A Chinese spy balloon was able to transmit information back to Beijing in real-time, according to a source familiar with the matter. The balloon, which first crossed into US airspace over Alaska in late January, captured imagery and collected some signals intelligence from US military sites.
The US government still does not know for sure whether the Chinese government could wipe the balloon's data as it received it, leaving questions about whether there is intelligence the balloon was able to gather that the US still doesn't know about. However, the intelligence community has not been overly concerned about the information the balloon was able to gather, as it is not much more sophisticated than what Chinese satellites are able to glean as they orbit over similar locations.
The US had some knowledge of the balloon's path and was able to protect sensitive sites and censor some signals before the balloon was able to pick them up. The US intelligence community last year developed a method of tracking these Chinese balloons operating across the globe, controlled by the Chinese military.
A senior State Department official said that as the balloon floated across the US, it "was capable of conducting signals intelligence collection operations." Gen.
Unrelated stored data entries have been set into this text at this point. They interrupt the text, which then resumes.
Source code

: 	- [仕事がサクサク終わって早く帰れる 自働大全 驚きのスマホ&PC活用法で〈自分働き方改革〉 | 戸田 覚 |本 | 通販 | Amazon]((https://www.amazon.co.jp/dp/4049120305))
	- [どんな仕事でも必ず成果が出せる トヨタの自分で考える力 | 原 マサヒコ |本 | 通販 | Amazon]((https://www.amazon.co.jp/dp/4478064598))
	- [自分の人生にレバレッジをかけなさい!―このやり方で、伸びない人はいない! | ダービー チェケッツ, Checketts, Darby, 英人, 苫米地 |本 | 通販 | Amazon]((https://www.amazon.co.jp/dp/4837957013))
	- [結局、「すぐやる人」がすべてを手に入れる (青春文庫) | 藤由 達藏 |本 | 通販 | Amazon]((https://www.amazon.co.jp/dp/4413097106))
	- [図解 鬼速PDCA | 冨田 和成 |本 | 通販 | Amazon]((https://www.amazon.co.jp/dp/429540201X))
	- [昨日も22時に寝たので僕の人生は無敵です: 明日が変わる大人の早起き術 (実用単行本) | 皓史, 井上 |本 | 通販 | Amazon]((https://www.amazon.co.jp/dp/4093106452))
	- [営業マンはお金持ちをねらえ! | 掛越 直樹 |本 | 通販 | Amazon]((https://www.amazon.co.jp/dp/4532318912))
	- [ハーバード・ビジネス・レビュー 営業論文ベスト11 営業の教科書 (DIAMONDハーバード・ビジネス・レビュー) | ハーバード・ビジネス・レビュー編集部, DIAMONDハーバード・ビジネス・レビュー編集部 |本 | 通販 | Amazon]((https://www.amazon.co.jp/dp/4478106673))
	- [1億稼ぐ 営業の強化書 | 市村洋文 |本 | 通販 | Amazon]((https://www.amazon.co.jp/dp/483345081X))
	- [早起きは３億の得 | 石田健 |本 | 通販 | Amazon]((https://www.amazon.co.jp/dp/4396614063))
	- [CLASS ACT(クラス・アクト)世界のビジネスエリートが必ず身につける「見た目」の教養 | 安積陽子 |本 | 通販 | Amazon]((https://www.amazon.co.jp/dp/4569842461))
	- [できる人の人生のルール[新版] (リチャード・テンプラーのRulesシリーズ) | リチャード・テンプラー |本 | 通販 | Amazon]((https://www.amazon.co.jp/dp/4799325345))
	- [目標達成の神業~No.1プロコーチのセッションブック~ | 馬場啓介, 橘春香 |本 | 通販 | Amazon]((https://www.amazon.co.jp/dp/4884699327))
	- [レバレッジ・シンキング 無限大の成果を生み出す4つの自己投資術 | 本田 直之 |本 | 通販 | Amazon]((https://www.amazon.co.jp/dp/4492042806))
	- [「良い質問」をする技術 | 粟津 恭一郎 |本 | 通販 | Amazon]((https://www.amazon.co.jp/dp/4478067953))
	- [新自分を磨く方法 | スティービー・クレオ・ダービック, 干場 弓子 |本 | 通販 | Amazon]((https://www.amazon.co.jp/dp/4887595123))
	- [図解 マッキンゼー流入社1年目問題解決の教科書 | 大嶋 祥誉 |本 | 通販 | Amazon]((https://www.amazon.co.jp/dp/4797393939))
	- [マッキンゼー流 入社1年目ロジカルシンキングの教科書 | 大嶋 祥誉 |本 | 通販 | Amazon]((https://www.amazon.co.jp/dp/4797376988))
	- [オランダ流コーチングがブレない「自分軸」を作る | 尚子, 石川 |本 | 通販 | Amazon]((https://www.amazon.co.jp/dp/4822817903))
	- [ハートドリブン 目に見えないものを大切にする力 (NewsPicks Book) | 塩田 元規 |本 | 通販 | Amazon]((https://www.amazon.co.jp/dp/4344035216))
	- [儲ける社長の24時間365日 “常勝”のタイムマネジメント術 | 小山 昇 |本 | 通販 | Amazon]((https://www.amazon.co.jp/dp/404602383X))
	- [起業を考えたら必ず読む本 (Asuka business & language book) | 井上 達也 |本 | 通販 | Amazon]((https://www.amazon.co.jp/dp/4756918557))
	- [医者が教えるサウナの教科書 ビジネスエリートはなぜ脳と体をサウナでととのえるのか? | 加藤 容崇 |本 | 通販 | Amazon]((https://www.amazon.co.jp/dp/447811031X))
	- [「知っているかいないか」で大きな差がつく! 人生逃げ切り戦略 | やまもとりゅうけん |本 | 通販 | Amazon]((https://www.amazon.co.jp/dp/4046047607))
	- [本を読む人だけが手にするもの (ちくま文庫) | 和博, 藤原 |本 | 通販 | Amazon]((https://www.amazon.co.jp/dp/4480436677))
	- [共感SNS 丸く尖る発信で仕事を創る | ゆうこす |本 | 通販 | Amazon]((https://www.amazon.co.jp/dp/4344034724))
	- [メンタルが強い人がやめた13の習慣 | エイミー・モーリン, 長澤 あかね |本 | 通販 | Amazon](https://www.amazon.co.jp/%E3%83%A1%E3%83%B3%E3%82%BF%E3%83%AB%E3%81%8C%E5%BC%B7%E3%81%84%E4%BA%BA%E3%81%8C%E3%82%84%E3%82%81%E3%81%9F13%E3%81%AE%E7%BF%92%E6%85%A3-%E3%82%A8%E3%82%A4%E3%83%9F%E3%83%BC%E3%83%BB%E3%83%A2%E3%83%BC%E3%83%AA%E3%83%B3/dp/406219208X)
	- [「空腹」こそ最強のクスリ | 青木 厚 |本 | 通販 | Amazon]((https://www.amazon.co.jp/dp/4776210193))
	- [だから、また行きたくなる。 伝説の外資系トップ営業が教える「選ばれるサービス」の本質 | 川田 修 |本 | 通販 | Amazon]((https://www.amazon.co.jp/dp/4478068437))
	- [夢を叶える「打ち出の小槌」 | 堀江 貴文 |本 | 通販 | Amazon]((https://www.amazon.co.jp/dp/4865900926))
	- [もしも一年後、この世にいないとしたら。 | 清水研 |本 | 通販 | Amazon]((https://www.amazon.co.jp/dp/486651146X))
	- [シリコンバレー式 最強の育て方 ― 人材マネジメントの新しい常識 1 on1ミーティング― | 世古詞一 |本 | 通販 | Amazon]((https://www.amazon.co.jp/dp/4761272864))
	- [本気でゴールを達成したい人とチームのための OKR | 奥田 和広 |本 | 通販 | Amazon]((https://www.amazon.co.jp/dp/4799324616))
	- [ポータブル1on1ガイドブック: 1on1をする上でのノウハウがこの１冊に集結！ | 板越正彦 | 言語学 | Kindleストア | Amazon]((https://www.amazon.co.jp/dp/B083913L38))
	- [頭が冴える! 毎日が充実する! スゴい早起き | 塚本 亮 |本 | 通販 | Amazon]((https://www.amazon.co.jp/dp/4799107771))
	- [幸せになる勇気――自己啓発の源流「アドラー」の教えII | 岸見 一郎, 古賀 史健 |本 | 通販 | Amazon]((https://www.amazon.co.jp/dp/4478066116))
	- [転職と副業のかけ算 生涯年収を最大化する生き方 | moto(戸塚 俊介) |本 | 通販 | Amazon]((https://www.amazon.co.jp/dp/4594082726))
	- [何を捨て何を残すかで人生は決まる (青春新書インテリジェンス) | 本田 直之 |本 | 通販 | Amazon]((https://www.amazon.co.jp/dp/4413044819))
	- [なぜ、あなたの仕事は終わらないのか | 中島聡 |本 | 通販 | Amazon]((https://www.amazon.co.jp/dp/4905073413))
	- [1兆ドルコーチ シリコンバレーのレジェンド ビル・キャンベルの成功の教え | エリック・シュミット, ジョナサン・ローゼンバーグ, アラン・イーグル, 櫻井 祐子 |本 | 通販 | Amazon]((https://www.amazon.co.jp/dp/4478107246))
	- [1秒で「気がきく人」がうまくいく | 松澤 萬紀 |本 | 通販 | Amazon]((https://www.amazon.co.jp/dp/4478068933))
Glen VanHerck, the commander of US Northern Command and NORAD, stated that the US did not assess that the balloon presented a significant collection hazard beyond what already exists in actionable technical means from the Chinese.
The surveillance program, which includes a number of similar balloons, is run out of the small Chinese province of Hainan, officials told CNN. The US does not know the precise size of the fleet of Chinese surveillance balloons, but sources tell CNN that the program has conducted at least two dozen missions over at least five continents in recent years.
The balloon first hovered for a few days in Montana after entering US airspace, leading the US to believe it was trying to surveil sensitive military sites. However, China maintains that the balloon was actually just a weather balloon thrown off course.
The US government still does not know for sure whether the Chinese government could wipe the balloon's data as it received it, leaving questions about whether there is intelligence the balloon was able to gather that the US still doesn't know about. However, the intelligence community has not been overly concerned about the information the balloon was able to gather, as it is not much more sophisticated than what Chinese satellites are able to glean as they orbit over similar locations.
The US had some knowledge of the balloon's path and was able to protect sensitive sites and censor some signals before the balloon was able to pick them up. The US intelligence community last year developed a method of tracking these Chinese balloons operating across the globe, controlled by the Chinese military.
A senior State Department official said that as the balloon floated across the US, it "was capable of conducting signals intelligence collection operations." Gen. Glen VanHerck, the commander of US Northern Command and NORAD, stated that the US did not assess that the balloon presented a significant collection hazard beyond what already exists in actionable technical means from the Chinese.
The surveillance program, which includes a number of similar balloons, is run out of the small Chinese province of Hainan, officials told CNN. The US does not know the precise size of the fleet of Chinese surveillance balloons, but sources tell CNN that the program has conducted at least two dozen missions over at least five continents in recent years.
The balloon first hovered for a few days in Montana after entering US airspace, leading the US to believe it was trying to surveil sensitive military sites. However, China maintains that the balloon was actually just a weather balloon thrown off course.